Alianzas

CAMINANDO HACIA LA ALIANZA

Se entra en una comunidad para ser feliz.  Se permanece en ella para hacer felices a los demás.

Para aquellos que llegan a vivir en una comunidad, los prime­ros tiempos son a menudo idílicos, todo resulta perfecto. Parecen incapaces de ver los defectos, no ven más que las cualidades. Todo es maravilloso, todo es bello; existe la impresión de estar rodeado de santos, de héroes o de seres excepcionales que son todo lo que uno quisiera ser.

Luego viene la decepción, generalmente unida a un período de fatiga, a un sentimiento de soledad, a la nostalgia, a un fracaso inesperado, a una frustración en relación a la autoridad. Durante este tiempo de «depresión» todo se vuelve tinieblas, no se ve más que los defectos de los otros y de la comunidad; todo irrita. Se tiene la impresión de estar rodeado de hipócritas que no piensan más que en la ley, en el reglamento, en las estructuras o que, por el contrario, están totalmente desorganizados y son incompeten­tes.  La vida llega a ser insoportable.

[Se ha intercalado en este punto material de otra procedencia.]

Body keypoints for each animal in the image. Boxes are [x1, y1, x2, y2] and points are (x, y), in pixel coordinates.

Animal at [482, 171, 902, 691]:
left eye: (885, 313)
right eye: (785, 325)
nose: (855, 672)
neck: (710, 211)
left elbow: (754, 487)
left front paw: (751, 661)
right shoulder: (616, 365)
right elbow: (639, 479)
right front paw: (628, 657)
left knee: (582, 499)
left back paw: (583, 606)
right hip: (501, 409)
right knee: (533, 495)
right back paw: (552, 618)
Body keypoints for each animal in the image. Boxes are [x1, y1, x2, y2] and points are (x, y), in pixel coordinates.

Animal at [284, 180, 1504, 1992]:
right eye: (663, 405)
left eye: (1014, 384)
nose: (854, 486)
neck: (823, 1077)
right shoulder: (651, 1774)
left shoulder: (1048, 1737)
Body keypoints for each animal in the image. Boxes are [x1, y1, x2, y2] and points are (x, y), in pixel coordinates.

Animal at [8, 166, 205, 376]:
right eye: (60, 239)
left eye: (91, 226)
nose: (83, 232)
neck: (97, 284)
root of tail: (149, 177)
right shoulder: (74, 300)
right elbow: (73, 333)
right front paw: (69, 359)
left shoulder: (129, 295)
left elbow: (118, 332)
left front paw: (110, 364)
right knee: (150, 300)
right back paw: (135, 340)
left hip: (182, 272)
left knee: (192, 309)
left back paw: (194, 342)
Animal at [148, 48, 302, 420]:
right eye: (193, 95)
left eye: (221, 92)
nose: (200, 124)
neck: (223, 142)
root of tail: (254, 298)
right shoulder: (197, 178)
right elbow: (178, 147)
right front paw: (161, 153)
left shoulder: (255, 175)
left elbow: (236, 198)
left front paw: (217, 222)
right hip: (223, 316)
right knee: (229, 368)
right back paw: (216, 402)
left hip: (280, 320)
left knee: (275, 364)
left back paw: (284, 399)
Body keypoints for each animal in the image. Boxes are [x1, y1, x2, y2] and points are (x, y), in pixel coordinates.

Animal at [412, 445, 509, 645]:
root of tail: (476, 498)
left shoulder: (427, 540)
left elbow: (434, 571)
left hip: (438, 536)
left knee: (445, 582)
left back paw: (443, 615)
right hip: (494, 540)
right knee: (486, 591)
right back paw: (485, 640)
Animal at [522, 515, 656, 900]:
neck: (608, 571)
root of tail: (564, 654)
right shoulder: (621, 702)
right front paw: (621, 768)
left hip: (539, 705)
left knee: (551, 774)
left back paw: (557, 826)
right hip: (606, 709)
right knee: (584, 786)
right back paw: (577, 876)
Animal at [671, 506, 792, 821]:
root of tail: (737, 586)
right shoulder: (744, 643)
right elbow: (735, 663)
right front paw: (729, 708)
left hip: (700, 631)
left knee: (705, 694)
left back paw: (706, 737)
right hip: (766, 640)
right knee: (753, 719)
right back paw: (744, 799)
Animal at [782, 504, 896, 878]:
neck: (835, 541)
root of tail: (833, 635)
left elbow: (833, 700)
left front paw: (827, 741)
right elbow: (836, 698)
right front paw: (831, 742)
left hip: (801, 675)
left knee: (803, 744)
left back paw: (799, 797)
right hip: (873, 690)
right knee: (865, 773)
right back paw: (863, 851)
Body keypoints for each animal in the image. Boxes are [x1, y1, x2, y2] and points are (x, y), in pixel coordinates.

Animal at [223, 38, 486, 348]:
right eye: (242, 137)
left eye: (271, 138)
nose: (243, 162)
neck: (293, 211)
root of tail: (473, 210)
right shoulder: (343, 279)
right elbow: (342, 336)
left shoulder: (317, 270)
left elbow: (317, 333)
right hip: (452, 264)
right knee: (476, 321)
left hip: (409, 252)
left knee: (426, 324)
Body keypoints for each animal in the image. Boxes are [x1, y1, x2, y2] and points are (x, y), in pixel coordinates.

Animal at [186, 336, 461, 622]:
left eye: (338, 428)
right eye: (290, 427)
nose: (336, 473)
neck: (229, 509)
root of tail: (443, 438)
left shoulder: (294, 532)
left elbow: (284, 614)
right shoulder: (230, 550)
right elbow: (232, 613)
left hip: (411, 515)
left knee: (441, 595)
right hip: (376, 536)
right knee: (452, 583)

Cuanto más se ha idealizado, en el primer tiempo, a la comu­nidad y puesto a los responsables sobre un pedestal, tanto más grande es el desencanto. Las alturas se han convertido en preci­picios. Pero si se llega a superar este segundo tiempo, se entra en el tercero, que es el del realismo y el del desarrollo verdadero, el tiempo de la alianza. Los miembros de la comunidad no son ni santos ni diablos, son personas, cada una de ellas portadora de una mezcla de bien y de mal, de luz y tinieblas, pero cada una de ellas con un impulso de crecimiento, cada una vive una esperan­za. En este momento nace la unión. La comunidad no se sitúa ni en las alturas ni en el fondo de los precipicios, está sobre la tierra y todos están dispuestos a marchar con ella y en ella. Se acepta a los otros y a la comunidad tal como son; y se afirma la confianza de que todos juntos pueden crecer hasta conseguir algo más her­moso. El compromiso en una comunidad no es ante todo una activi­dad, como la de uno que se compromete en un partido político o en un sindicato. Estos tienen necesidad de militantes dispuestos a luchar, que entreguen todo su tiempo y sus energías. Una comunidad es otra cosa. El reconocimiento por parte de sus miembros de una llamada de Dios a vivir, a amarse, a orar, a trabajar juntos, y a responder a los gritos del pobre. Y esto está más en el nivel del ser que del hacer.  El compromiso activo en una comunidad está más o menos precedido por el conocimiento de que se está ya «en casa», de que se forma parte de un mismo cuerpo, de que se ha entrado juntos en una alianza, entre nosotros, con Dios y con los pobres que esperan los frutos de la co­munidad.   Es un poco lo mismo que sucede en el matrimonio: los novios reconocen que algo ha nacido entre ellos y que están hechos el uno para el otro desde antes incluso de comprometerse. Y hasta que no se percatan de esto no toman la decisión activa de comprometerse en el matrimonio y de permanecer fieles.

Así ocurre en la comunidad, todo comienza en este reconoci­miento hecho para la unión. Se revela una mañana al descubrir los lazos ya animados, interviene entonces la decisión activa de comprometerse y prometer fidelidad, decisión que debe ser confir­mada por la comunidad.

Pero atención a no dejar transcurrir mucho tiempo entre el re­conocimiento de estos lazos o de la alianza y la decisión. Esto sería el mejor sistema para errar el tiro y quemar la pólvora en salvas.

Henri Nouwen dice que la verdadera soledad, lejos de opo­nerse a la vida comunitaria, es el lugar por excelencia en que tomamos conciencia de nuestra unión antes de vivir juntos y en el que descubrimos que la comunidad no es creación de la voluntad humana sino respuesta cristiana en la realidad de nuestra unión. Las viejas comunidades saben que a lo largo de los años y en los momentos difíciles, no son ellos los que por la fuerza de su volun­tad detienen los golpes, sino que es Dios el que los ha conservado unidos. No se es una comunidad ni porque se tiene un proyecto común, ni siquiera porque haya unión de amor sino porque se ha sido llamado a esta unión por Dios.